■ **Assigned task 1**
Return the Git rebasing text in full, word for word.

Segment Start: Document excerpt

In This Section
Rebasing
Git offers a unique feature called rebasing as an alternative to merging. Its syntax is:
git rebase [new-commit]
When run, Git performs the following steps:
- Identifies each commit that is an ancestor of the current commit but not of [new-commit]. This can be thought of as a two-step process: first, find the common ancestor of [new-commit] and the current commit; call this the ancestor commit. Second, collect all the commits between the ancestor commit and the current commit.
- Determines what changed for each of those commits, and puts those changes aside.
- Sets the current head to point to [new-commit].
- For each of the changes set aside, replays that change onto the current head and creates a new commit.
The result is that HEAD, the current commit, is a descendant of [new-commit], but it contains all the changes as if it had been merged with [new-commit].
For example, imagine that a repository looks like:
+-------------- (D)
/ |
(A) -- (B) -- (C) |
| |
master new-branch
|
HEAD
Performing git rebase master would produce the following:
+------ (E)
/ |
(A) -- (B) -- (C) |
| |
master new-branch
|
HEAD
where (E) is a new commit that incorporates the changes between (B) and (D), but reorganized to place those changes on (C).
Rebase has the advantage that there is no merge commit created. However, because HEAD is not a descendant of the pre-rebase HEAD commit, rebasing can be problematic. For one thing, it means that a rebased head cannot be pushed to a remote server, because it does not result in a fast forward merge. Moreover, it results in a loss of information. It is no longer known that (D) was once on the new-branch head. This results in a “changing of history” that could confuse someone who already knows about commit (D).

Segment End: Document excerpt
Segment Start: Data in this exercise

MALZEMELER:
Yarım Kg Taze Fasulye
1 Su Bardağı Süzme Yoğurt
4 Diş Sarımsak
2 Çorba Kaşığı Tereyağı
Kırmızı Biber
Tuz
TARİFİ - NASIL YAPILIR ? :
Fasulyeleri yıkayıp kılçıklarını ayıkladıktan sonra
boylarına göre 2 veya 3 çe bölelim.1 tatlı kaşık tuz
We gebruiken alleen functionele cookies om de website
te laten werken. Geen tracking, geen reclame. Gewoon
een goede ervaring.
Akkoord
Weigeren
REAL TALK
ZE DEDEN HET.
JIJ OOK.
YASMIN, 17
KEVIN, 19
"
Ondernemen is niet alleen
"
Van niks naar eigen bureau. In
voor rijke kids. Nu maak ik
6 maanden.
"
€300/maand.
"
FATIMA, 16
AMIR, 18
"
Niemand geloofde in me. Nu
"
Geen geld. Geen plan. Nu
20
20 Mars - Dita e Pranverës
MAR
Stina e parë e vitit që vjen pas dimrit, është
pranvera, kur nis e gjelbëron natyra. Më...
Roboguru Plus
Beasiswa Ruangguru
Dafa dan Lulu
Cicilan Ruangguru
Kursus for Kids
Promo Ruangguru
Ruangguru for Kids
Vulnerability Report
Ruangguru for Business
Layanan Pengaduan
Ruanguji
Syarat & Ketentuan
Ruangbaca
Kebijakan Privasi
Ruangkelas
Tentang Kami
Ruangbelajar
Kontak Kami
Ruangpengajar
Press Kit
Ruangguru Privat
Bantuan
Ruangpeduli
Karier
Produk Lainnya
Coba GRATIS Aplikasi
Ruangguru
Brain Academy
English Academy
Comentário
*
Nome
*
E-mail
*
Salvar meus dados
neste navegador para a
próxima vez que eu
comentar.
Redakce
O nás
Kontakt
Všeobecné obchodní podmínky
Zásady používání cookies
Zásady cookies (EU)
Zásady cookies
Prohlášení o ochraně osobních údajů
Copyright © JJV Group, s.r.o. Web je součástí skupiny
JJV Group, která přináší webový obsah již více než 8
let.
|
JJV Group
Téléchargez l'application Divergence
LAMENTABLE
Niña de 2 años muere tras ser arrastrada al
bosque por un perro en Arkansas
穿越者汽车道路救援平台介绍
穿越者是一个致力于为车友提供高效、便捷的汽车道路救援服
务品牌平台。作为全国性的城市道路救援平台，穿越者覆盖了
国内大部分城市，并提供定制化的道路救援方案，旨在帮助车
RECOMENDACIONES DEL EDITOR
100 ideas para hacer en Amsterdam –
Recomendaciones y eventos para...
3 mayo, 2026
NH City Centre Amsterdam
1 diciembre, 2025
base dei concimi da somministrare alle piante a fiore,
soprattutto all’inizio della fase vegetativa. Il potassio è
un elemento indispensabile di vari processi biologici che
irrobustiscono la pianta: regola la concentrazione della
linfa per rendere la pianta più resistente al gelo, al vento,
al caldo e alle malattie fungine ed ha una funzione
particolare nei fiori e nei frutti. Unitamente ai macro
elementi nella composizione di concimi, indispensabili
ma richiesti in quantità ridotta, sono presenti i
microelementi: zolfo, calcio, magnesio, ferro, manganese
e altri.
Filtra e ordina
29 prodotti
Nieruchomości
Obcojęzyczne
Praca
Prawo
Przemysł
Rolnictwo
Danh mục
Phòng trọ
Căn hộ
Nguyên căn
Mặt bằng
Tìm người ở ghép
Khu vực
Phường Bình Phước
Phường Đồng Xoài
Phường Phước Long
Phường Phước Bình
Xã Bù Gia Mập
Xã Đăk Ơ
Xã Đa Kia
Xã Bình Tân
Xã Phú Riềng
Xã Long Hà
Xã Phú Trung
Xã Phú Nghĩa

Segment End: Data in this exercise

■ **Assigned task 2**
Retype the rows exactly, from the first line of the rows up to and including the line containing "Kebijakan Privasi".

■ **Expected answer 1**
In This Section
Rebasing
Git offers a unique feature called rebasing as an alternative to merging. Its syntax is:
git rebase [new-commit]
When run, Git performs the following steps:
- Identifies each commit that is an ancestor of the current commit but not of [new-commit]. This can be thought of as a two-step process: first, find the common ancestor of [new-commit] and the current commit; call this the ancestor commit. Second, collect all the commits between the ancestor commit and the current commit.
- Determines what changed for each of those commits, and puts those changes aside.
- Sets the current head to point to [new-commit].
- For each of the changes set aside, replays that change onto the current head and creates a new commit.
The result is that HEAD, the current commit, is a descendant of [new-commit], but it contains all the changes as if it had been merged with [new-commit].
For example, imagine that a repository looks like:
+-------------- (D)
/ |
(A) -- (B) -- (C) |
| |
master new-branch
|
HEAD
Performing git rebase master would produce the following:
+------ (E)
/ |
(A) -- (B) -- (C) |
| |
master new-branch
|
HEAD
where (E) is a new commit that incorporates the changes between (B) and (D), but reorganized to place those changes on (C).
Rebase has the advantage that there is no merge commit created. However, because HEAD is not a descendant of the pre-rebase HEAD commit, rebasing can be problematic. For one thing, it means that a rebased head cannot be pushed to a remote server, because it does not result in a fast forward merge. Moreover, it results in a loss of information. It is no longer known that (D) was once on the new-branch head. This results in a “changing of history” that could confuse someone who already knows about commit (D).

■ **Expected answer 2**
MALZEMELER:
Yarım Kg Taze Fasulye
1 Su Bardağı Süzme Yoğurt
4 Diş Sarımsak
2 Çorba Kaşığı Tereyağı
Kırmızı Biber
Tuz
TARİFİ - NASIL YAPILIR ? :
Fasulyeleri yıkayıp kılçıklarını ayıkladıktan sonra
boylarına göre 2 veya 3 çe bölelim.1 tatlı kaşık tuz
We gebruiken alleen functionele cookies om de website
te laten werken. Geen tracking, geen reclame. Gewoon
een goede ervaring.
Akkoord
Weigeren
REAL TALK
ZE DEDEN HET.
JIJ OOK.
YASMIN, 17
KEVIN, 19
"
Ondernemen is niet alleen
"
Van niks naar eigen bureau. In
voor rijke kids. Nu maak ik
6 maanden.
"
€300/maand.
"
FATIMA, 16
AMIR, 18
"
Niemand geloofde in me. Nu
"
Geen geld. Geen plan. Nu
20
20 Mars - Dita e Pranverës
MAR
Stina e parë e vitit që vjen pas dimrit, është
pranvera, kur nis e gjelbëron natyra. Më...
Roboguru Plus
Beasiswa Ruangguru
Dafa dan Lulu
Cicilan Ruangguru
Kursus for Kids
Promo Ruangguru
Ruangguru for Kids
Vulnerability Report
Ruangguru for Business
Layanan Pengaduan
Ruanguji
Syarat & Ketentuan
Ruangbaca
Kebijakan Privasi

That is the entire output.